### Exercise requirements
From the entries below, report how many lines contain the string "coordinate". Only the number is wanted.

### Records shown
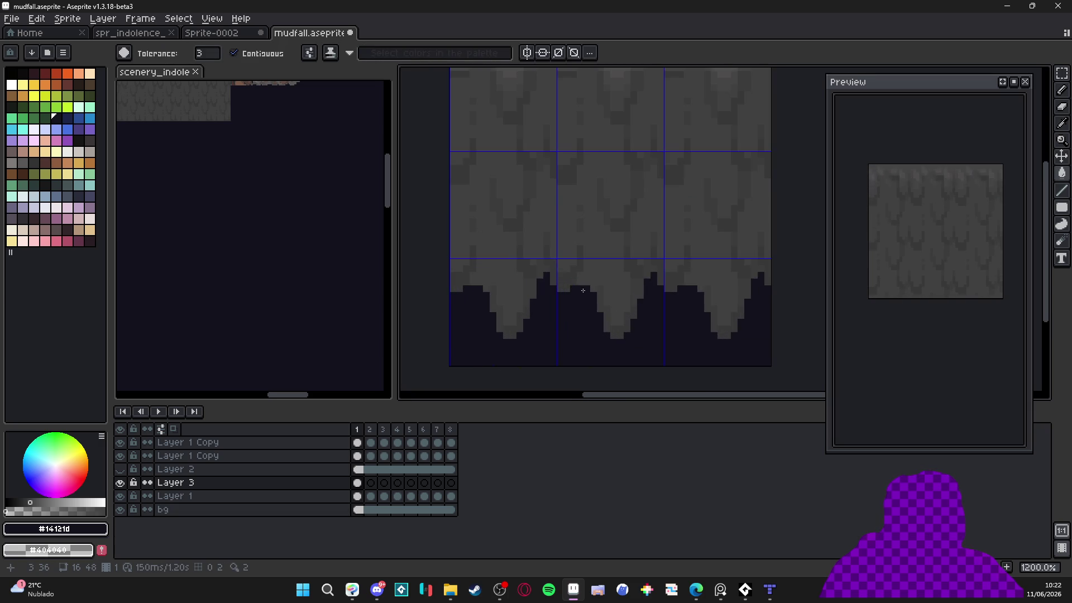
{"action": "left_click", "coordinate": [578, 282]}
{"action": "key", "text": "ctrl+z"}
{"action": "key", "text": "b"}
* * *
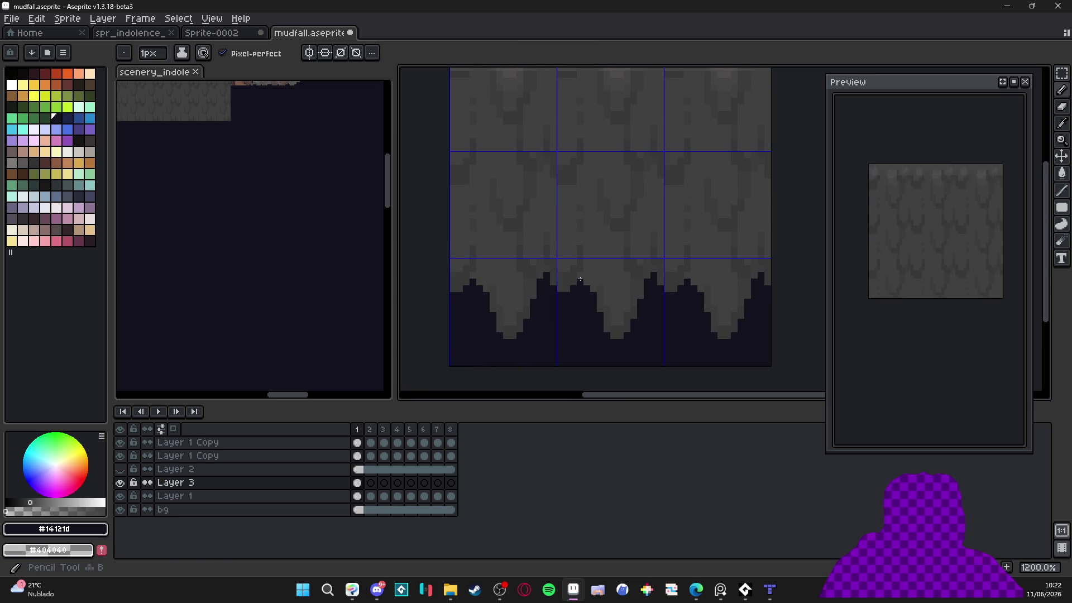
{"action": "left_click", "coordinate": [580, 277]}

### Answer area
2